By Wealth Trust Securities A combination of mixed signals at the weekly Treasury bill auction held yesterday saw activity in secondary bond markets come to a standstill as yields were seen remaining steady. Active two way quotes were seen mainly on the liquid two 2018 maturities (i.e. 1 April 2018 and 15 August 2018) and the 1 July 2019 maturity at levels of 8.71/74, 8.84/86 and 9.08/12 respectively with very minor volumes changing hands at levels of 8.72% to 8.74%, 8.85% and 9.10%. In addition, limited amounts on the 2017 maturities were seen changing hands within the range of 8.20% to 8.22% followed by the 1 November 2015 maturity at 7.30%. At the auction, the total accepted amount fell below the total offered amount for the first time in four weeks while all bids for the 91 day maturity was rejected for the first time in 12 weeks as well. The weighted average on the 182 day maturity dipped by one basis point (bp) to 6.78% while the WAvg on the 364 day maturity remained unchanged at 7.02% as it represented 65% of the total accepted amount of Rs. 11.39 billion. In secondary bill markets, durations centering the 91 day maturity were seen changing hands within the range of 6.64% to 6.68%, October 2014 within 6.75% to 6.82% while the latest 364 day maturity was quoted at 6.98/01. In money markets, surplus liquidity stood at Rs. 12.07 b yesterday as overnight call money and Repo rates remained steady to average 6.95% and 6.52% respectively. Rupee steady for a third consecutive day   The rupee remained steady for a third consecutive day to close the day at Rs. 130.60/62 yesterday. The total USD/LKR traded volume for the previous day (28 April) stood at $ 67.35 million. Some of the forward dollar rates that prevailed in the market were: one month – 131.14; three months -132.22; and six months – 133.77.  

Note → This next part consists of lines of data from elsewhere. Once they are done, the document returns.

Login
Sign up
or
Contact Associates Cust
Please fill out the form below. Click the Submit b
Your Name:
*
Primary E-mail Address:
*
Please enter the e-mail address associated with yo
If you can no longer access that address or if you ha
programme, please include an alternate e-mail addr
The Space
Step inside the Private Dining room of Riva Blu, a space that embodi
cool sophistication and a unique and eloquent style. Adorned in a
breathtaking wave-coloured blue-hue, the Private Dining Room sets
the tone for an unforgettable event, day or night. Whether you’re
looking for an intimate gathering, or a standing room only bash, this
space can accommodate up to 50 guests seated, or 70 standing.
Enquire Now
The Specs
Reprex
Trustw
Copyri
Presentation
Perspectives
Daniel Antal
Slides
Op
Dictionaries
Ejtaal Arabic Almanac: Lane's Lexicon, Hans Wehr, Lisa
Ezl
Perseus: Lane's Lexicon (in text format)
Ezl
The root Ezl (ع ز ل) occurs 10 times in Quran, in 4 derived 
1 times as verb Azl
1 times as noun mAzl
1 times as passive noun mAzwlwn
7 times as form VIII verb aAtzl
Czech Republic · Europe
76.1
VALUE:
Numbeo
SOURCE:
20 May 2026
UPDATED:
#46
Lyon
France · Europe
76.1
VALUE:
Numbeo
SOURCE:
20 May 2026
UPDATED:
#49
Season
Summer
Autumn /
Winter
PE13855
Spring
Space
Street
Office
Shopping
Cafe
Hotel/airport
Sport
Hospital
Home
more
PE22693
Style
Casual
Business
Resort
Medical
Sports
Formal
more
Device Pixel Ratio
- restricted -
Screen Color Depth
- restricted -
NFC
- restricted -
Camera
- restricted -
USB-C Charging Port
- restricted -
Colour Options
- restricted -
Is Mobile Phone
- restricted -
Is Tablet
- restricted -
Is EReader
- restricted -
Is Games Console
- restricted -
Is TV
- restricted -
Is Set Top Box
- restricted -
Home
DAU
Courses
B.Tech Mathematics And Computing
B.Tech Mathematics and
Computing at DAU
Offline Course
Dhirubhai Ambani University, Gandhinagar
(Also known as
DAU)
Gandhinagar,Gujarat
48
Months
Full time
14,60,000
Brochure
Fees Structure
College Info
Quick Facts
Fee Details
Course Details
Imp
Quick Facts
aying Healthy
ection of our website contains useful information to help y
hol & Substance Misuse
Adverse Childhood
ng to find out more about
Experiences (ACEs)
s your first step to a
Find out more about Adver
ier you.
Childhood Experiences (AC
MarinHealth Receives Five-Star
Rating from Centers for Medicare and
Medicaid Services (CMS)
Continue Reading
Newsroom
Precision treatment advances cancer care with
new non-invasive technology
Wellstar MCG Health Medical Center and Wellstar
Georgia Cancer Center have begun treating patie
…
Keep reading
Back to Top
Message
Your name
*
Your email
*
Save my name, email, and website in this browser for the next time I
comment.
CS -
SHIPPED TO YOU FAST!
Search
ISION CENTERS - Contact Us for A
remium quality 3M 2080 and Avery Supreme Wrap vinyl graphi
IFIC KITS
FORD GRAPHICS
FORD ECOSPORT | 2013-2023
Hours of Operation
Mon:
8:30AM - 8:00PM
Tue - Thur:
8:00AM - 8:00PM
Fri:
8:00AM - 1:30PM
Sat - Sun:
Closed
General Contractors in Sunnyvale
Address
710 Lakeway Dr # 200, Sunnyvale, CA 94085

 Rupee weaker on importer dollar demand

Reuters: The rupee ended a tad weaker on Tuesday due to importer dollar demand, while dealers expect the currency to remain stable in the near term in the absence of a pick-up in private sector credit. The spot rupee ended at 130.61/63 per dollar, compared with Monday’s close of 130.59/61. “A State bank bought dollars, to meet its importer (dollar) demand, possibly to cover oil bills,” said a currency dealer. Lower credit demand from the private sector even though key interest rates have been at multi-year lows since January, has surprised dealers. At an auction on Tuesday, the Central Bank rejected all bids for the benchmark 91-day Treasury bills with yields already at their lowest since January 2007, data showed. Last week, the Central Bank kept policy rates steady at multi-year lows. Private sector credit grew 4.4% year-on-year in February, the slowest since May 2010, latest data from the Central Bank showed. That compared with growth of 5.2% in January this year and 13.3% in February 2013. The Central Bank, in its monetary policy statement last week, expressed confidence that private sector credit growth would rebound in the second quarter and push up the pace of economic expansion. Dealers expect the rupee to trade in a range of 130.60-70 in the near future until credit growth picks up. It has been hovering between 130.55 and 130.70 since 3 March, Thomson Reuters data showed, with the Central Bank intervening to smoothen any sharp volatility.